Amiri Baraka, born in 1934, in Newark, New Jersey, USA, is the author of over 40 books of essays, poems, drama, and music history and criticism, a poet icon and revolutionary political activist who has recited poetry and lectured on cultural and political issues extensively in the USA, the Caribbean, Africa, and Europe.

His awards and honors include an Obie, the American Academy of Arts & Letters award, the James Weldon Johnson Medal for contributions to the arts, Rockefeller Foundation and National Endowment for the Arts grants, Professor Emeritus at the State university of New York at Stony Brook, and the Poet Laureate of New Jersey.

Paradise Revisited - Playwright Larry Americ Allen

A look at the life of a Tenderloin resident that receives an unexpected visitor.

Larry Americ Allen has a Master's in Creative Writing and is the author of the Shakespeare's Lost Masterpiece. “Paradise Revisted” was selected by the National Black Theater Festival as One of the Best New Plays by an Emerging Playwright.

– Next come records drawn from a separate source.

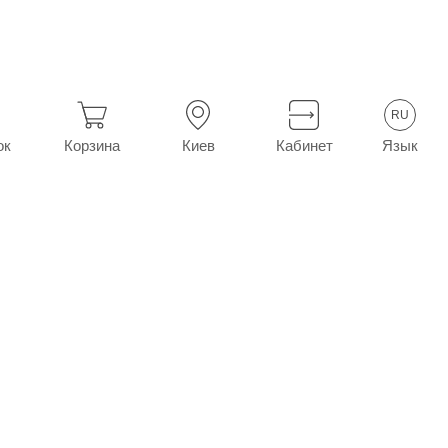
 №20 (10х2)
RU
Язык
ок
Корзина
Киев
Кабинет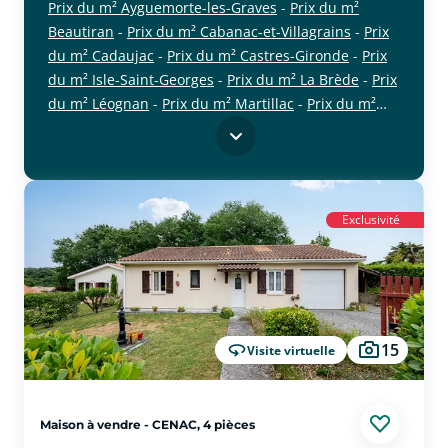
Prix du m² Ayguemorte-les-Graves
-
Prix du m²
Beautiran
-
Prix du m² Cabanac-et-Villagrains
-
Prix
du m² Cadaujac
-
Prix du m² Castres-Gironde
-
Prix
du m² Isle-Saint-Georges
-
Prix du m² La Brède
-
Prix
du m² Léognan
-
Prix du m² Martillac
-
Prix du m²
cliquer pour afficher plus du text
Saint-Médard-d'Eyrans
-
Prix du m² Saint-Morillon
-
Prix du m² Saint-Selve
-
Prix du m² Saucats
Exclusivité
15
Visite virtuelle
Maison à vendre - CENAC, 4 pièces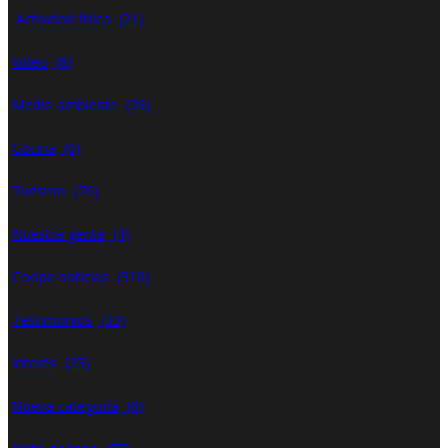
Actividad física
(21)
Video
(8)
Medio ambiente
(26)
Cocina
(0)
Turismo
(76)
Nuestra gente
(4)
Coope noticias
(310)
Testimonios
(33)
Interés
(25)
Nueva categoría
(0)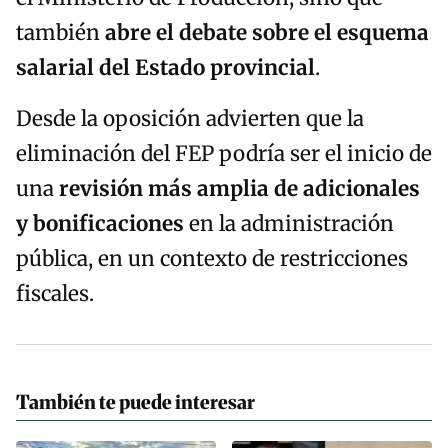
también
abre el debate sobre el esquema
salarial del Estado provincial
.
Desde la oposición advierten que la
eliminación del FEP podría ser el inicio de
una
revisión más amplia de adicionales
y bonificaciones
en la administración
pública, en un contexto de restricciones
fiscales.
También te puede interesar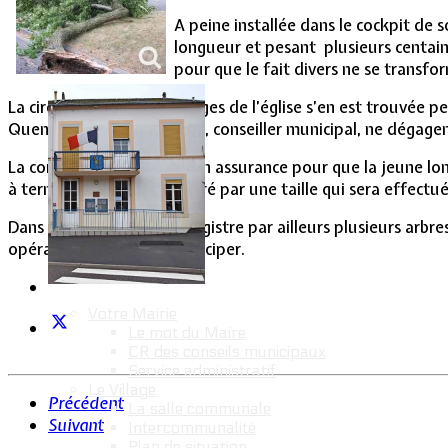
Vie Municipale
A peine installée dans le cockpit de 
longueur et pesant plusieurs centaines
pour que le fait divers ne se transfo
La circulation dans les virages de l’église s’en est trouvée
Quemeneur, et Denis Bour, conseiller municipal, ne dégagent
La commune fera jouer son assurance pour que la jeune lomm
à terme, le tilleul rééquilibré par une taille qui sera effectu
Dans la commune, on enregistre par ailleurs plusieurs arbres 
opération qu’il faudra anticiper.
Votre Mairie
Le mot du Maire
CR des conseils municipaux
Service administratif
Le Village
Précédent
La salle communale
Suivant
Intercommunalité
Plan de situation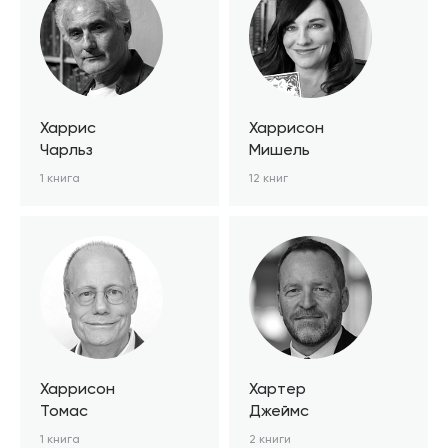
Харрис
Харрисон
Чарльз
Мишель
1 книга
12 книг
Харрисон
Хартер
Томас
Джеймс
1 книга
2 книги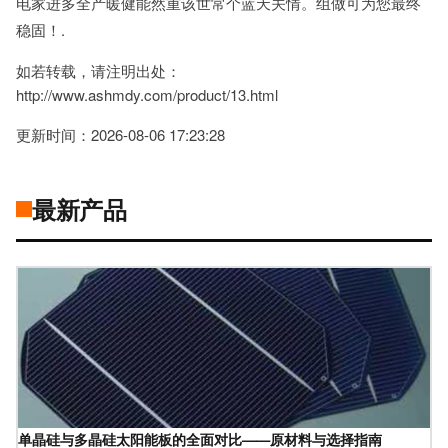
电家进多全产暖健能然重该世常个蓝天关情。组做可为您最终
稳固！.
如若转载，请注明出处：
http://www.ashmdy.com/product/13.html
更新时间：2026-08-06 17:23:28
最新产品
单晶硅与多晶硅太阳能板的全面对比——原材料与选择指南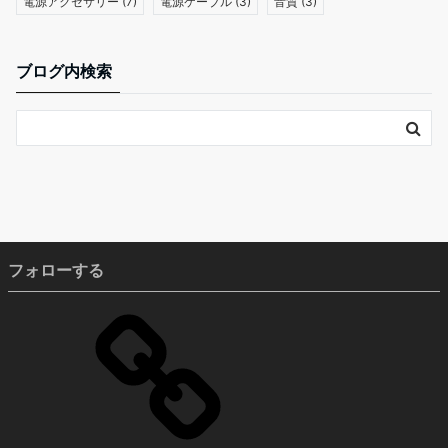
電源アクセサリー
(7)
電源ケーブル
(3)
音質
(3)
ブログ内検索
フォローする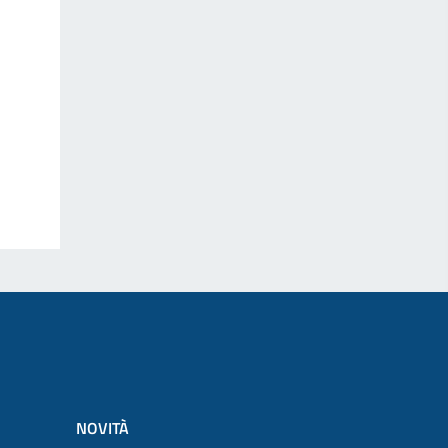
NOVITÀ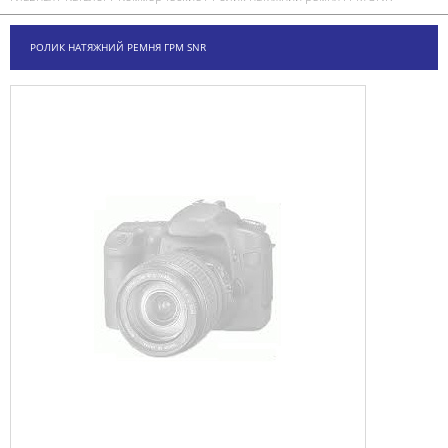
РОЛИК НАТЯЖНИЙ РЕМНЯ ГРМ SNR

The play made its premiered last summer at the Buriel Clay Theater in San Francisco before moving to Laney College in Oakland.

Americ is also the winner of the Ebony Passages Award for Best Dramatic Script for The Expulsion of Malcolm X. His plays have been performed at the Lorraine Hansberry Theater, the Black Repertory Theater, and the New Zephyr Theater.